05:44 - Alors on choisit pas ce métier par hasard, aujourd'hui c'est un
05:49 métier qui est mal aimé, mal payé, assez précaire et fragile et
05:56 contrairement à ce que beaucoup pensent, et donc on préfère effectivement que son
06:00 fils devienne un moussafide, devienne ingénieur ou médecin, donc on le choisit
06:04 pas par hasard.

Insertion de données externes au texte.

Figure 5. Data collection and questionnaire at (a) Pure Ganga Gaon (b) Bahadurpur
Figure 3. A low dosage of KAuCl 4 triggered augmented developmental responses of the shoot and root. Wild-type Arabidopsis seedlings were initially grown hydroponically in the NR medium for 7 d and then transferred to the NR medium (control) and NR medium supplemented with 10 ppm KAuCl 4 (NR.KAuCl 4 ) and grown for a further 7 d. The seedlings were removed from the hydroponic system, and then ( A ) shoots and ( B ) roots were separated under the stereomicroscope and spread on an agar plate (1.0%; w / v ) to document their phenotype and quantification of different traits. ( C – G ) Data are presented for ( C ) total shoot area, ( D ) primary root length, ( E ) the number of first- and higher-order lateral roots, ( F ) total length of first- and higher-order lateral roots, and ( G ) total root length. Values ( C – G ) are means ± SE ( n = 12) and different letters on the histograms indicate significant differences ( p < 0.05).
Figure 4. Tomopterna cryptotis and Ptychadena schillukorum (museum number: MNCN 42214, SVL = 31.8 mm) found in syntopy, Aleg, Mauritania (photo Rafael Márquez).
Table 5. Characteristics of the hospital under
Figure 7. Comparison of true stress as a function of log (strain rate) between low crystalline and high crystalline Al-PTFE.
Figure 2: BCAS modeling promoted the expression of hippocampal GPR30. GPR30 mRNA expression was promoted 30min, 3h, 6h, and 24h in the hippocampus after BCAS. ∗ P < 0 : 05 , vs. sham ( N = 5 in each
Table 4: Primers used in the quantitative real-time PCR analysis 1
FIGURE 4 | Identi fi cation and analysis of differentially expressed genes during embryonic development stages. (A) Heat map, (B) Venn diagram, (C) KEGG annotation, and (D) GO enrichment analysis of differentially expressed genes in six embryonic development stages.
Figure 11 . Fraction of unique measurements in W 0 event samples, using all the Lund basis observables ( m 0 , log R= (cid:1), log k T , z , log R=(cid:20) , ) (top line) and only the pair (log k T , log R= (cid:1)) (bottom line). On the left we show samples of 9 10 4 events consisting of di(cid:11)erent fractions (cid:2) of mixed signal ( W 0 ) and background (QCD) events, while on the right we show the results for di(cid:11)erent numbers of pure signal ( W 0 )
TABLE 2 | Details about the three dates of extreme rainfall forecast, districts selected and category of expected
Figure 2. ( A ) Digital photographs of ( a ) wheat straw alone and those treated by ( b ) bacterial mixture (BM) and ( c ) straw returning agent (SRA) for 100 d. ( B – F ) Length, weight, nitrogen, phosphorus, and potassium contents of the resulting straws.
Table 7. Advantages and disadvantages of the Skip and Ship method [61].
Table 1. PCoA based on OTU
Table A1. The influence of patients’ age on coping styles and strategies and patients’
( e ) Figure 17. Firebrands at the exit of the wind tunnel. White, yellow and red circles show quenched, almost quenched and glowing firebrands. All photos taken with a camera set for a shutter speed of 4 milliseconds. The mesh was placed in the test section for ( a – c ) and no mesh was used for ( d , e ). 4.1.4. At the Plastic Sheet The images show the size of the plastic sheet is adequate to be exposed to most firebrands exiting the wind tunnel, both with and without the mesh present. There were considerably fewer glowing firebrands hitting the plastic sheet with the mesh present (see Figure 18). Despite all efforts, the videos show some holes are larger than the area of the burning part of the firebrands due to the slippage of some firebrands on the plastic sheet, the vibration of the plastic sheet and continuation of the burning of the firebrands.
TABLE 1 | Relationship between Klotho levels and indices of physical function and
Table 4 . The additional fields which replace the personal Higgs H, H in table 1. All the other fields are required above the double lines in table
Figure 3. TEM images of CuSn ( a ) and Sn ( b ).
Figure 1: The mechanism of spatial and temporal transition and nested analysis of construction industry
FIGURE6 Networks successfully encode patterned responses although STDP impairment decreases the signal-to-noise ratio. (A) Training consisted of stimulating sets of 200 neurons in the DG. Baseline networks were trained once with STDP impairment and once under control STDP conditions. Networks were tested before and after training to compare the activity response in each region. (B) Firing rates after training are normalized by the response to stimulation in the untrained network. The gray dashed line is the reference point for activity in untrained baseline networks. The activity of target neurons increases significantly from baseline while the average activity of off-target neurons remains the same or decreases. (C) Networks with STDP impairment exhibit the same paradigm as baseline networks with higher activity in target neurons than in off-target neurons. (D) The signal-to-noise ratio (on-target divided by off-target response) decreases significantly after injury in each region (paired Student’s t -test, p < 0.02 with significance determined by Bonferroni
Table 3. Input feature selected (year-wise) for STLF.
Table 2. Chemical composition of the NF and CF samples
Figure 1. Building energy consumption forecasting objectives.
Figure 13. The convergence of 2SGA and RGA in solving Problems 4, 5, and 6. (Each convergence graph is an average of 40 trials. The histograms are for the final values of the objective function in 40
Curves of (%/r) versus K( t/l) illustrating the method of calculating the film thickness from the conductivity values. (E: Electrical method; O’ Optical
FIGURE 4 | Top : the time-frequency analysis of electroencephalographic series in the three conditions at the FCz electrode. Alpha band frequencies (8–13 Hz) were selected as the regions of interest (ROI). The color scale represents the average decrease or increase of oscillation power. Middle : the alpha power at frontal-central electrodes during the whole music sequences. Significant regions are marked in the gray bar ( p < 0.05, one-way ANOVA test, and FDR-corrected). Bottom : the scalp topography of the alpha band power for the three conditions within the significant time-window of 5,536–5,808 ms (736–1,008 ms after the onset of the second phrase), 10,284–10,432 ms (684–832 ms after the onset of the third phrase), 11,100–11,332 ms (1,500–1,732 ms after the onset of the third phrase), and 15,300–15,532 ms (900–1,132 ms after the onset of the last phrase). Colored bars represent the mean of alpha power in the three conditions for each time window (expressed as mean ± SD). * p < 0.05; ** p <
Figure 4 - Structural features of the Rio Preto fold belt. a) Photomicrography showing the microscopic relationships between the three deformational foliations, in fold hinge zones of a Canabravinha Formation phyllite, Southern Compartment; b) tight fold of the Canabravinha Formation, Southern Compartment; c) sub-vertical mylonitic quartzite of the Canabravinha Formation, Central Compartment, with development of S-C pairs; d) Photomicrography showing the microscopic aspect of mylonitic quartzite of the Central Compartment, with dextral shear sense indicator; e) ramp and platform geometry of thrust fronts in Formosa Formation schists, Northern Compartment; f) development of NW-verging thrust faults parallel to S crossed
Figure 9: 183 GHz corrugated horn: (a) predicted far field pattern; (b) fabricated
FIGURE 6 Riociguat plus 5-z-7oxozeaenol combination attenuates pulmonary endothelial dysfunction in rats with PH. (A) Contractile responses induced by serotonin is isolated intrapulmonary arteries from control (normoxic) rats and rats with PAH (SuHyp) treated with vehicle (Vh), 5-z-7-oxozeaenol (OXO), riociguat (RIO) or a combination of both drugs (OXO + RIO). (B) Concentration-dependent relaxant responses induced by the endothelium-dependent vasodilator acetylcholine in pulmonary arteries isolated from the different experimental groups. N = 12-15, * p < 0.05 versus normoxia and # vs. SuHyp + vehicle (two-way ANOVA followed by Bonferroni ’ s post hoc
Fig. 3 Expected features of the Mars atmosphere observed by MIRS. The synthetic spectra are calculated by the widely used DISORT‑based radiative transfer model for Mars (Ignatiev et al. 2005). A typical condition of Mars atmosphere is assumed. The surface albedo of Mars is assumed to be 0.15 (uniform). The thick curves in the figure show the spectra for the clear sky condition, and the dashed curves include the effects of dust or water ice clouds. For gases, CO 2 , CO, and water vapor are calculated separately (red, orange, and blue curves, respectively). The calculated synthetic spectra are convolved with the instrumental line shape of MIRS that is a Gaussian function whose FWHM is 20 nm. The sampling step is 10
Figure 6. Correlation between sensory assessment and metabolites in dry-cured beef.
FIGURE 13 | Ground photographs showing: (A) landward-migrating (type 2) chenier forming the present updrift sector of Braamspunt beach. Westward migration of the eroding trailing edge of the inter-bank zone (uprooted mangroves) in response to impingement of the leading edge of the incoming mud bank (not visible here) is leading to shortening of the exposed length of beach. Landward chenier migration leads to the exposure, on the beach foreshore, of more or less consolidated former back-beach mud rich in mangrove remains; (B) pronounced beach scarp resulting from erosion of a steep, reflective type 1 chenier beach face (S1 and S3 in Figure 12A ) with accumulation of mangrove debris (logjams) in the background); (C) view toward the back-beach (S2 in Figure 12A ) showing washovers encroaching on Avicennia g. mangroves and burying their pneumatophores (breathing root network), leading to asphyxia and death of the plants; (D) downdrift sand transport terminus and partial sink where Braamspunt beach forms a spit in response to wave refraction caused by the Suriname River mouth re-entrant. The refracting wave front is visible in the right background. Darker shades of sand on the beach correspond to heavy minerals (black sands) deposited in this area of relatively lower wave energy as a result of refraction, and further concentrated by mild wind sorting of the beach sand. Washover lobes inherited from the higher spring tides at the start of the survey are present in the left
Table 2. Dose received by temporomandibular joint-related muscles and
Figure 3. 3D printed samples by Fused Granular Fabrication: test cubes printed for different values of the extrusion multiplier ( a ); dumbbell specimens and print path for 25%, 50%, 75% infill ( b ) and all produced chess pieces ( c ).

Et on a encore des jeunes qui viennent nous voir en disant "je
06:08 m'intéresse à l'info, c'est important pour moi et je veux être utile à la société"
06:12 donc ce sentiment de faire un métier utile, un métier qui a du sens pour la
06:15 démocratie, pour la société, est encore très très fort chez nos jeunes. - Comme un
06:20 engagement citoyen quasiment. - C'est un engagement et pour nous
06:23 effectivement l'un des fondamentales de notre métier c'est de transmettre
06:28 de la responsabilité sociale. On a une responsabilité sociale qui est forte et
06:33 il faut qu'on défende ça dans nos métiers. - D'autant plus aujourd'hui qu'hier.
06:36 - Encore plus aujourd'hui qu'hier et ce sera encore plus demain notamment
06:41 avec l'intelligence artificielle qui va venir bousculer aussi le monde de la
06:45 formation et de la communication. On sait pas bien encore par quel bout on va le
06:48 prendre mais il va bien falloir qu'on s'empare de cette problématique.
06:52 - J'avoue très humblement que je me suis faite avoir par la photo du Pape en doudoune
06:56 20 secondes et pourtant je suis journaliste donc j'ai pris l'habitude
07:00 d'avoir l'esprit critique mais c'est vrai que c'est assez bluffant cette
07:03 intelligence artificielle. Merci beaucoup Benoît Califano.
07:08 - Voilà merci. Califano c'est joli aussi. - Directeur de l'école de journalisme de Montpellier,
07:14 l'ESJ Pro, vous allez faire la fête donc pour vos 20 ans vendredi et samedi à
07:18 l'Ecole et à l'Altropisme. - Puisqu'ils sont très festifs à côté de chez nous.
07:23 - Et ils sont voisins. Bon anniversaire à vous. Bonne journée. - Merci.